At a time when rural people in low-income countries are facing steep increases in food prices and the devastating effects of climate change are contributing to an increase in hunger and poverty, Canada announced today that it will increase its funding to the UN’s International Fund for Agricultural Development (IFAD) to support the resilience of small-scale farmers and the prosperity of rural communities.
Harjit S. Sajjan, Canada’s Minister of International Development, announced today at a side event of the Tokyo Nutrition for Growth Summit that Canada will contribute an additional CA$37.5 million (roughly US$27.7 million) to IFAD’s Twelfth Replenishment, a three-year process in which the Member States commit funds to the organization for its work beginning in 2022. This is a 50% increase above the government’s initial commitment of CA$75 million (about US$55.5 million), increasing Canada’s total contribution to CA$112.5 million (around US$83.2 million).
In addition, Canada contributed a CA$340 million (about US$255 million) loan with exceptionally favorable terms to assist climate-smart and gender-sensitive agriculture techniques. Actions like these will help IFAD accomplish its pledge to double its impact by 2030 while also advancing toward the Sustainable Development Goals, particularly SDG #1 (no poverty) and SDG #2 (zero hunger).
IFAD will use the Canadian contribution to help finance its loan and grant programme, which is expected to total up to US$3.5 billion over the next three years. Through improved market access and rural financial services, nearly 110 million rural people will be able to enhance their production and income. It will also improve food security and nutrition for the world’s most vulnerable people, as well as promote climate resilience and contribute to job creation, particularly for women and youth.

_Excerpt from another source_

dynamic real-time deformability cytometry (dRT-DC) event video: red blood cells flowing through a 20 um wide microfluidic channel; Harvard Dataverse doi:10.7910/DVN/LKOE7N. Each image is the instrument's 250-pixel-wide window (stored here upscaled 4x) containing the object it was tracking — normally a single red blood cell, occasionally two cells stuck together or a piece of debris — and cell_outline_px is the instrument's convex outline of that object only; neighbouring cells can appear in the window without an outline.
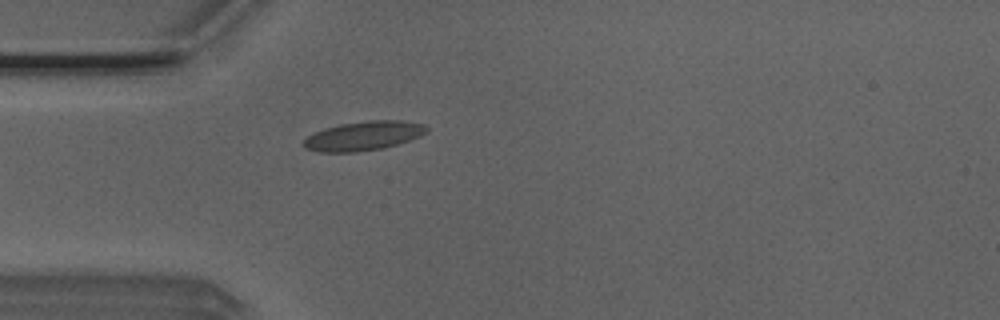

The International Fund for Agricultural Development (IFAD) was founded by Canada. It has contributed more than US$551 million to the Fund’s core resources throughout the years, with an emphasis on women’s empowerment and gender equality, improved rural livelihoods, better nutrition, and climate adaption.
IFAD has become a leader in rural women’s empowerment thanks to Canada’s sustained support, with women now accounting for 50 percent of participants in IFAD-funded programmes and initiatives.
IFAD is a United Nations-affiliated international financial organization and specialized agency focused on ending rural poverty in developing nations. Its goal is to make agriculture, rural economies, and food systems more inclusive, productive, resilient to climate change, and long-term sustainability. Rural areas are home to eight out of ten of the world’s poorest people, and agriculture is their primary source of income.